You're right, that I'm going to have to work to generate the courage to get this done, Alan, but I will take your directive and your spirited encouragement.

Alan Fleischmann 

Thank you. Thank you. Well, I will just say as we wrap up here, you've been listening to Leadership Matters, with my good friend, our guest, Darren Walker, the president of the Ford Foundation. This is your host, Alan Fleischman. I am so thrilled, I wish we had more time because you not only have walked the walk, you do everyday what you need to do, and you're very inventive. And you do create enormous opportunity through the Ford Foundation, but frankly, through your leadership and through your example.

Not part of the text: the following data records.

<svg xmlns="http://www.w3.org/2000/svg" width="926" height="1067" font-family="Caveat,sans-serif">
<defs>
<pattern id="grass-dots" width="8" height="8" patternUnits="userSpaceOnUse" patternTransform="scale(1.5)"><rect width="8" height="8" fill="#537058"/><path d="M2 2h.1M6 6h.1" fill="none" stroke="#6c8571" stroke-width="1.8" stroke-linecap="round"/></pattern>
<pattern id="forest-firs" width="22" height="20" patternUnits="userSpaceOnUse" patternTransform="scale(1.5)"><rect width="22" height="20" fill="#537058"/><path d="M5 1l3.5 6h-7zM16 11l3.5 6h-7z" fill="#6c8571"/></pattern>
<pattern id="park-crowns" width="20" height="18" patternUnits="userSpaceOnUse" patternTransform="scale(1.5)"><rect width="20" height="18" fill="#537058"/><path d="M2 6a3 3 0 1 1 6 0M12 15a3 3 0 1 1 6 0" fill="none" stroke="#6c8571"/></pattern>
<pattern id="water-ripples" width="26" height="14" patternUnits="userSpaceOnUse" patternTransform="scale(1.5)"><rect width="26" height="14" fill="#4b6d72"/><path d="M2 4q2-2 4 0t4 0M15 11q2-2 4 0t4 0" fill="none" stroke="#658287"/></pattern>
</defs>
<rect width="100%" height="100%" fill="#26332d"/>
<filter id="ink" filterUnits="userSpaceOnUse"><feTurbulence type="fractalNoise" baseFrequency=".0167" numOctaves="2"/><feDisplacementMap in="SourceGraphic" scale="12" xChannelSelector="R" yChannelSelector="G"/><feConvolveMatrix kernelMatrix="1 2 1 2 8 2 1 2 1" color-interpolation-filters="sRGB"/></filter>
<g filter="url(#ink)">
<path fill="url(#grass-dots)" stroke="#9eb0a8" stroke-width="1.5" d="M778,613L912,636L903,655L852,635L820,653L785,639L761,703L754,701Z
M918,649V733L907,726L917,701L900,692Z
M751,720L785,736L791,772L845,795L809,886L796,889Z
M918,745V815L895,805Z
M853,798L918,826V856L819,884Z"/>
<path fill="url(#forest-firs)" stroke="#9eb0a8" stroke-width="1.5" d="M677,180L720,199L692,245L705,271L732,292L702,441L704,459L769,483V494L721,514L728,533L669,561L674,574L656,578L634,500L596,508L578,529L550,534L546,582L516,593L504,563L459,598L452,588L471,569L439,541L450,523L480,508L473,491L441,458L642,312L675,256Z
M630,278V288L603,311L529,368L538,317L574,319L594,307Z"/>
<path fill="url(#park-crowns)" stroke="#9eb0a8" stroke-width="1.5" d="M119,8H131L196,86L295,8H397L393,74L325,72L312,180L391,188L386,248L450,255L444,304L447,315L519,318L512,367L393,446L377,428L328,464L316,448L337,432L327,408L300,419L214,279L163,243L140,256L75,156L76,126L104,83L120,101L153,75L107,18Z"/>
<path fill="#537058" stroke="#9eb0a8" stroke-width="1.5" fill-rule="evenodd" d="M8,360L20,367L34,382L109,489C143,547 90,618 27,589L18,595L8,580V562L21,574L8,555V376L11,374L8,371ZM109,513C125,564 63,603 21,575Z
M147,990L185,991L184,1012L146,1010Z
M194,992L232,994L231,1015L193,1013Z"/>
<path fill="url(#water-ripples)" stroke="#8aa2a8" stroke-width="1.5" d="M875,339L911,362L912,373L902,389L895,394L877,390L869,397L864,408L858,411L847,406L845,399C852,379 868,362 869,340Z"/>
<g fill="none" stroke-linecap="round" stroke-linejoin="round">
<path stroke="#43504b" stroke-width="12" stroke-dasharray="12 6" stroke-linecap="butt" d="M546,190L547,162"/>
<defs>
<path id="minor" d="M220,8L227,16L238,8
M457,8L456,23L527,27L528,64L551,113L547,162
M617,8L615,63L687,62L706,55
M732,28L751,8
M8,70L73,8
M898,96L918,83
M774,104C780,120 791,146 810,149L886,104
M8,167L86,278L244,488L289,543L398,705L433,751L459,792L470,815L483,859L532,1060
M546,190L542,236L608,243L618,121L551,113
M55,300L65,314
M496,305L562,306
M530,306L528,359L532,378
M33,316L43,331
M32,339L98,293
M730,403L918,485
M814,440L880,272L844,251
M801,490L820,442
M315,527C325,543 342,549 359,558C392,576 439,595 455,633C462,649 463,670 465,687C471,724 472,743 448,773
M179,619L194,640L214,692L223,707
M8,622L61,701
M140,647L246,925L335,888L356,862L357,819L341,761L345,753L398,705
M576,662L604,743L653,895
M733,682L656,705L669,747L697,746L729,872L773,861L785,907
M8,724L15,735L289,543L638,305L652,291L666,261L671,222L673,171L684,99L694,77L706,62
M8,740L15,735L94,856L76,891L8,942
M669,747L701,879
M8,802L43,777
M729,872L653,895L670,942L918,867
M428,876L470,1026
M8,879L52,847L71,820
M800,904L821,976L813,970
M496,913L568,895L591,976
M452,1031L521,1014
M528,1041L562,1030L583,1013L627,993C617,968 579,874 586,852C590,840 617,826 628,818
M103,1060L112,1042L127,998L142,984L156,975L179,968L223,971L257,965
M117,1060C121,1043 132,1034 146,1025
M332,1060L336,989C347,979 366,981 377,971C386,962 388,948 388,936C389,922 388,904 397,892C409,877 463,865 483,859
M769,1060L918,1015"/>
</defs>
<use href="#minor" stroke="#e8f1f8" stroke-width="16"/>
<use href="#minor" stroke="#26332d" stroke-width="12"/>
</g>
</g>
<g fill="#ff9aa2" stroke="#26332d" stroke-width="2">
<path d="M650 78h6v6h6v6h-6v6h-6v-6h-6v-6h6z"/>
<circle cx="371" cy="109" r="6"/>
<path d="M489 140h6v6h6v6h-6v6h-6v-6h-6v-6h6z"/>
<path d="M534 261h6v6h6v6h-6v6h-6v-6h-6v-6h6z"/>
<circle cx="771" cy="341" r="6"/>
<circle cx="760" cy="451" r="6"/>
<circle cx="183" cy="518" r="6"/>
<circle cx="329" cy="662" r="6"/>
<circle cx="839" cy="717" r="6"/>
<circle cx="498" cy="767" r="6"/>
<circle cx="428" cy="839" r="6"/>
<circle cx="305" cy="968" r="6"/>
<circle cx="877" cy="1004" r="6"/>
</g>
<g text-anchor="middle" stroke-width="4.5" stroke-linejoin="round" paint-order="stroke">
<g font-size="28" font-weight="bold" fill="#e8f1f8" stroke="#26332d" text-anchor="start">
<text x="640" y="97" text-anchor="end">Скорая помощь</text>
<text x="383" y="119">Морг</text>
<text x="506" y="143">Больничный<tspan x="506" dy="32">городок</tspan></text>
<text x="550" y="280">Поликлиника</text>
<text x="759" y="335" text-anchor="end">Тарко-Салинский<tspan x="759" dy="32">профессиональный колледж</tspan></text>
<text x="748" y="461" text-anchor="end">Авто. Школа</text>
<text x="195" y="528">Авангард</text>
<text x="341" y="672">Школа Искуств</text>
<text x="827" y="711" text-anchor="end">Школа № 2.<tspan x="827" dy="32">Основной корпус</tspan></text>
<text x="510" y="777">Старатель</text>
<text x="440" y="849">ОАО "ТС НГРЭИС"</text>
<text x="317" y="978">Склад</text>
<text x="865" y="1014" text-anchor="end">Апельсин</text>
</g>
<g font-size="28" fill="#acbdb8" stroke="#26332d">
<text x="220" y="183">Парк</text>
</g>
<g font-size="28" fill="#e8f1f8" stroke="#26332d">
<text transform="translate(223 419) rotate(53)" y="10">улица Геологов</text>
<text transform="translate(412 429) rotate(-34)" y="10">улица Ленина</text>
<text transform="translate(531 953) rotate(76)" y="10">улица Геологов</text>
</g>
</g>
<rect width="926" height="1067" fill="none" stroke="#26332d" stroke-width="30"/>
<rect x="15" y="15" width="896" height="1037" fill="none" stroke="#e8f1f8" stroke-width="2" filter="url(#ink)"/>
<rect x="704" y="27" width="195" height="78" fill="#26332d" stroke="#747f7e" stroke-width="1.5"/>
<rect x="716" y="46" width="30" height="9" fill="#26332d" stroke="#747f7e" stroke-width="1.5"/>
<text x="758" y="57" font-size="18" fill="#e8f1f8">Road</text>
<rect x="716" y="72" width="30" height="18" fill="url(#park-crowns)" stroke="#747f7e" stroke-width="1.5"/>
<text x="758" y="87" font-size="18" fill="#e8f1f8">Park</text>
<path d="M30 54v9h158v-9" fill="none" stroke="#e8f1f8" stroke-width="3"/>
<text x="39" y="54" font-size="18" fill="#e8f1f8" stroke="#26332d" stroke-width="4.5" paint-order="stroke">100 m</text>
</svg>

So as your friend, and as someone who does see you as someone who leads and follows the light that you share with others. I just want to say thank you, I'm grateful to you. And I'm so grateful that you spend some time with us. I know how busy you are. And I hope that those who are listening will join in with you and that we together can find that light and then find opportunity for others. So Darren, thank you for everything you do really, truly.

Darren Walker 

Thank you, Alan. It's a great, great honor to be on your show.